Wimbledon 2026 : plus aucun Français en deuxième semaine, le constat alarmant de la FFT
Avec l'élimination d'Arthur Rinderknech face à Novak Djokovic, le tennis français masculin connaît une nouvelle désillusion en Grand Chelem.
Ce vendredi 3 juillet, Arthur Rinderknech a cédé au troisième tour face au Serbe Novak Djokovic. Plus aucun Tricolore n'est en lice à Londres, une situation qui devient récurrente et inquiète la Fédération française de tennis.
L’essentiel
- Fait 1 : Arthur Rinderknech, dernier Français en lice, éliminé au 3e tour de Wimbledon par Novak Djokovic (7-5, 6-4, 1-6, 7-6(4)) le 3 juillet 2026.
- Fait 2 : Aucun Français (hommes et femmes) n’atteint la deuxième semaine de Wimbledon pour la quatrième fois en six éditions.
- Fait 3 : Arthur Fils, tête de série n°20, battu dès le deuxième tour par Matteo Berrettini.
- Fait 4 : La France n’a plus de joueur dans le top 20 ATP ni de joueuse dans le top 40 WTA.
Le tennis français traverse un nouveau désert en Grand Chelem. Ce vendredi 3 juillet, Arthur Rinderknech, 28e mondial et dernier représentant tricolore en lice à Wimbledon, s’est incliné au troisième tour face à Novak Djokovic en quatre sets (7-5, 6-4, 1-6, 7-6(4)4). Une défaite qui scelle l’absence de tout Français en deuxième semaine du tournoi londonien.
Un bilan en chute libre
Le constat est sans appel : comme le rappelle notre article sur le constat alarmant de la FFT, aucun Français, homme ou femme, n’a franchi le cap des huitièmes de finale à Wimbledon cette année. C’est la deuxième fois en 2026 après l’Open d’Australie, et la quatrième fois lors des six dernières éditions du Grand Chelem londonien. Un chiffre qui illustre le décrochage progressif du tennis tricolore.
Arthur Fils, pourtant tête de série n°20, avait également déçu en s’inclinant dès le deuxième tour face à l’Italien Matteo Berrettini. Plus inquiétant encore : selon les classements ATP et WTA, la France ne compte plus aucun joueur dans le top 20 mondial (Rinderknech est 28e) et aucune joueuse dans le top 40. Un vide qui ne s’était pas vu depuis près de vingt ans.
Ivan Ljubicic : « Le niveau actuel des joueurs »
Le directeur du haut niveau de la Fédération française de tennis, Ivan Ljubicic, a réagi sans détour. Interrogé par nos confrères de Tennis Temple, il a qualifié le bilan de « pas bon » et a estimé qu’un Français en huitièmes de finale d’un Grand Chelem relèverait désormais de la surprise. « Cela reflète le niveau actuel des joueurs », a-t-il ajouté.

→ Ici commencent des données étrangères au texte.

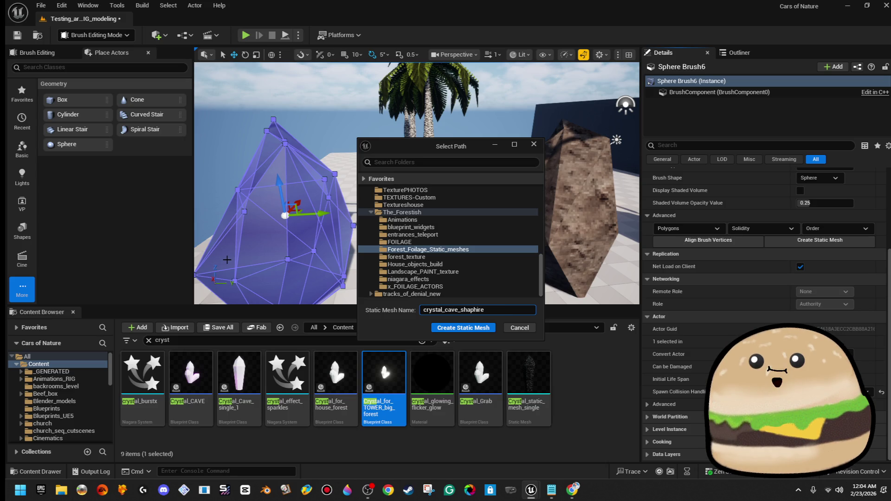
type("_blue_STATIC_MESH")
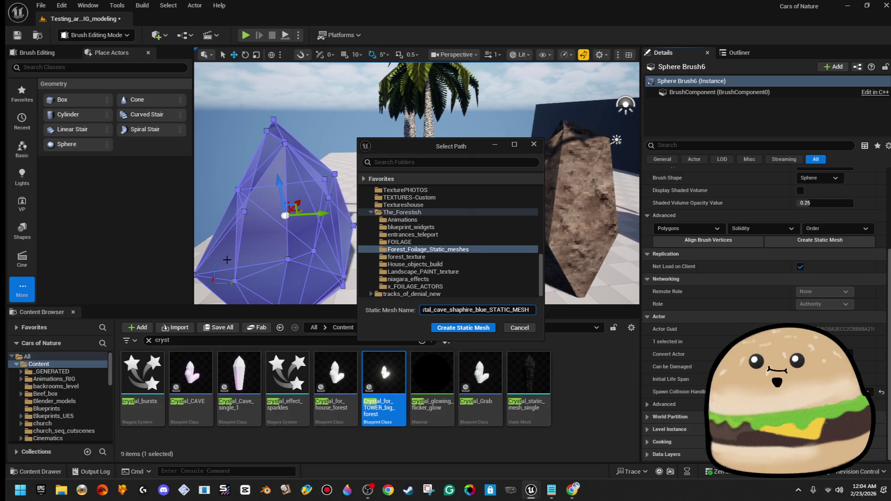
left_click(461, 328)
left_click_drag(386, 228, 362, 211)
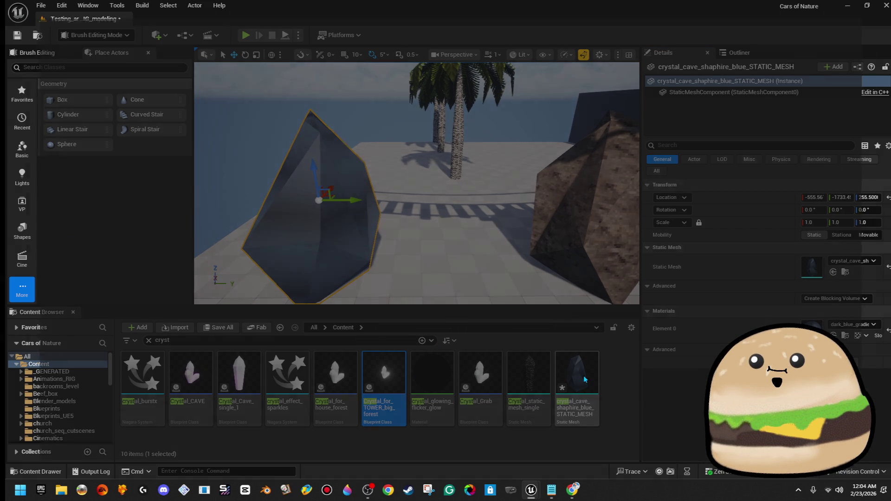
- Give the new crystal static mesh Auto Convex Collision
double_click(584, 379)
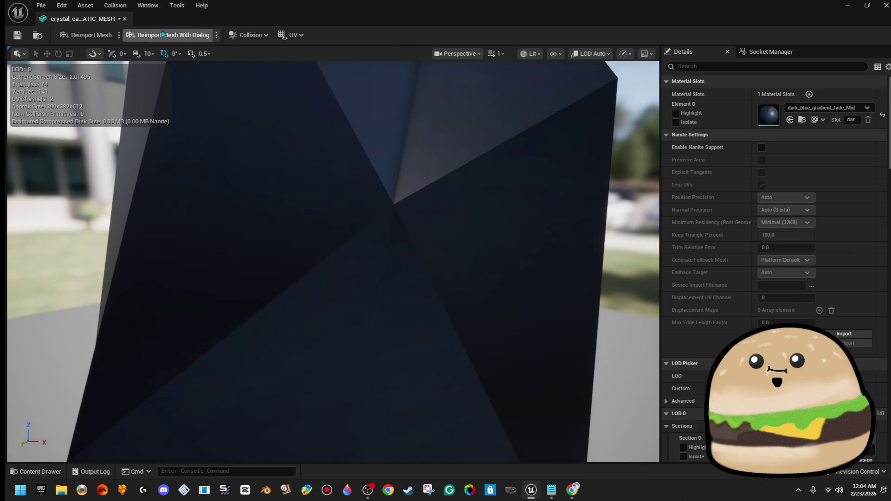
left_click(115, 6)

Un constat d’autant plus amer que la France attend un titre masculin en Grand Chelem depuis la victoire de Yannick Noah à Roland-Garros en 1983, soit 43 ans.

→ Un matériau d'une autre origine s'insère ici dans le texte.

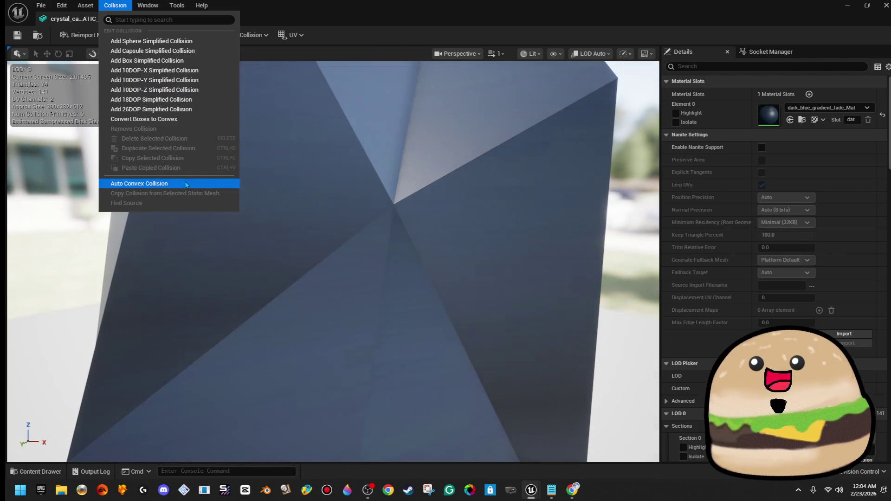
left_click(188, 185)
- Check the mesh's light map coordinate index of 1, then save and close the mesh editor
scroll(538, 342, "down", 5)
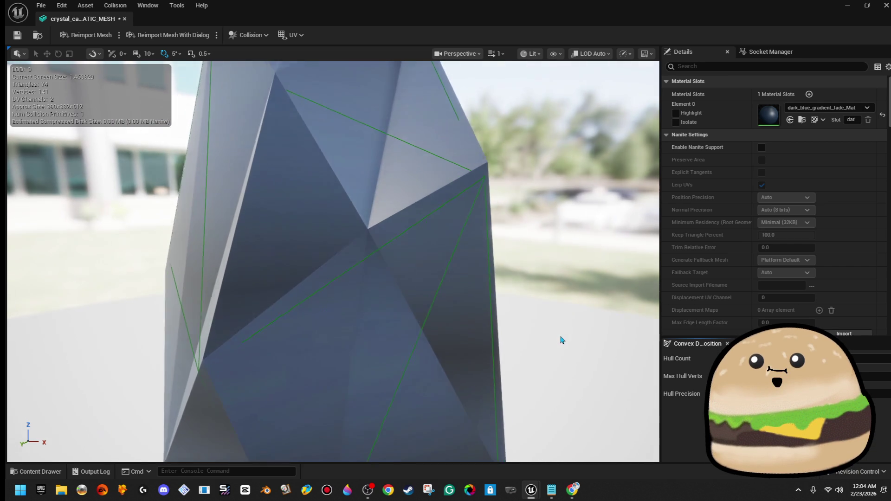
scroll(562, 340, "down", 2)
type("light ma")
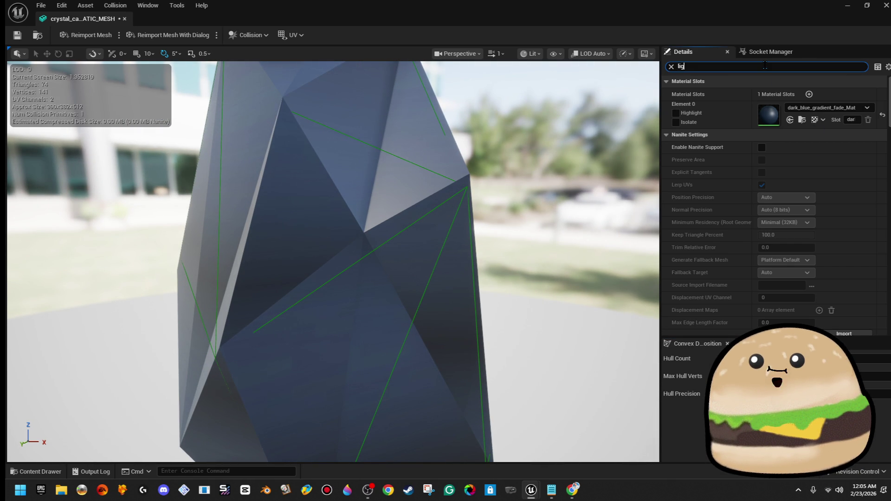
type("p")
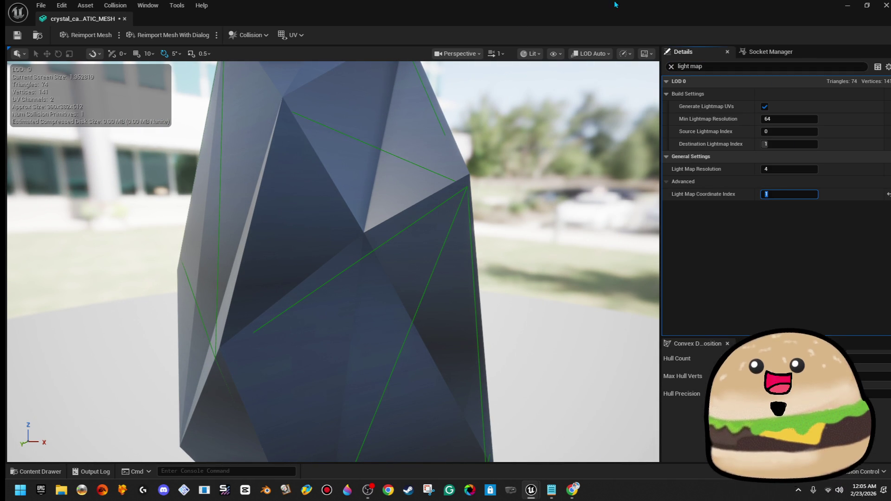
left_click(22, 32)
left_click(124, 18)
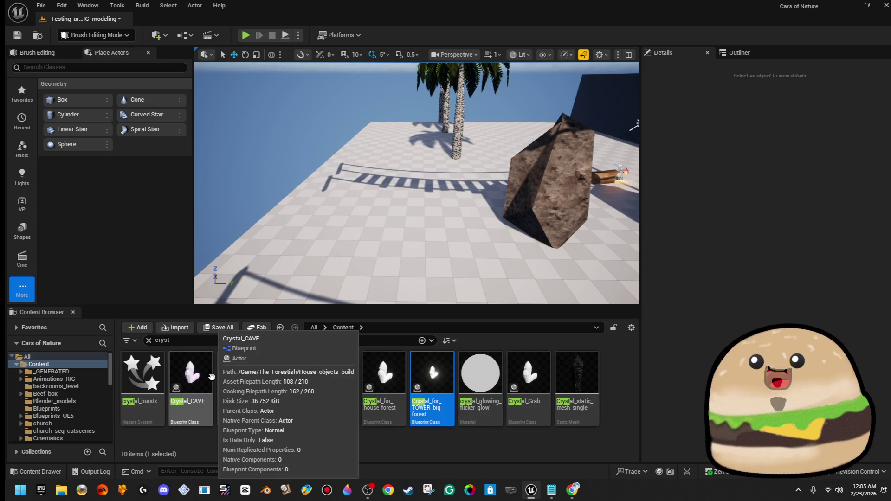
- View the Crystal_CAVE Blueprint's pink three-crystal cluster in its Viewport, then close it
double_click(212, 377)
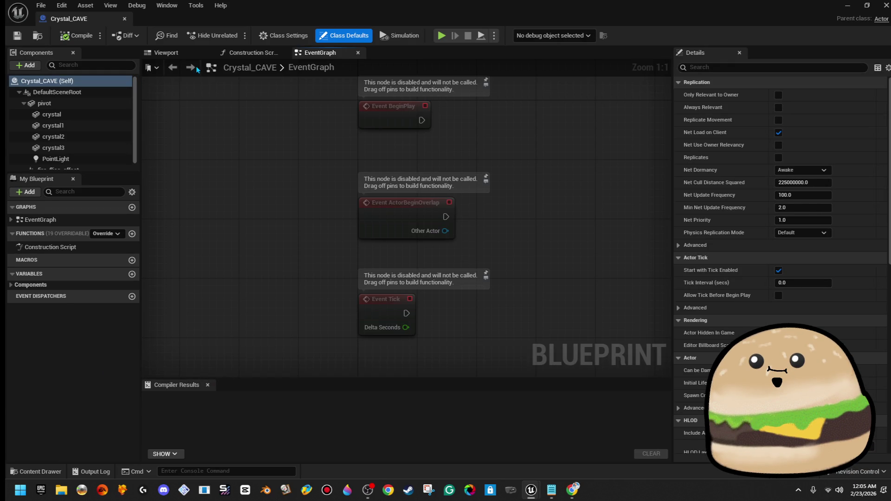
left_click(172, 54)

Cette crise n’est pas conjoncturelle. En mars dernier, un rapport interne de la FFT pointait déjà le manque de profondeur du réservoir français, malgré des investissements dans les structures d’entraînement. Ivan Ljubicic, arrivé en 2024 pour redresser la barre, peine à inverser la tendance.
Contexte dans le département de Paris
Si le symbole est national, le quartier général de la FFT se trouve à Paris, porte d’Auteuil. Le club de Roland-Garros, berceau du tennis français, accueille chaque année le deuxième tournoi du Grand Chelem. Mais dans la capitale, le constat est aussi sévère : aucun joueur ou joueuse formé en Île-de-France n’a franchi le deuxième tour à Londres cette année. Les centres d’entraînement parisiens, pourtant réputés, n’ont pas produit de nouvelle génération capable de rivaliser avec les cadors mondiaux. Un paradoxe pour un département qui concentre les plus grandes infrastructures et la majorité des licenciés de l’Hexagone.
Une lueur ailleurs
Pendant que le tableau masculin se vide, une autre histoire retient l’attention : celle d’Ashlyn Krueger, qualifiée américaine qui enchaîne une seizième victoire consécutive sur gazon. Comme le détaille notre article sur l’exploit de Krueger, la jeune joueuse de 22 ans est devenue la révélation de ce Wimbledon, incarnant tout ce qui manque au tennis français : une relève prête à bousculer la hiérarchie.
La FFT devra tirer les leçons de ce nouveau rendez-vous manqué. Prochaine échéance : l’US Open, fin août. Un nouveau test grandeur nature pour voir si la crise est durable ou si un sursaut est encore possible.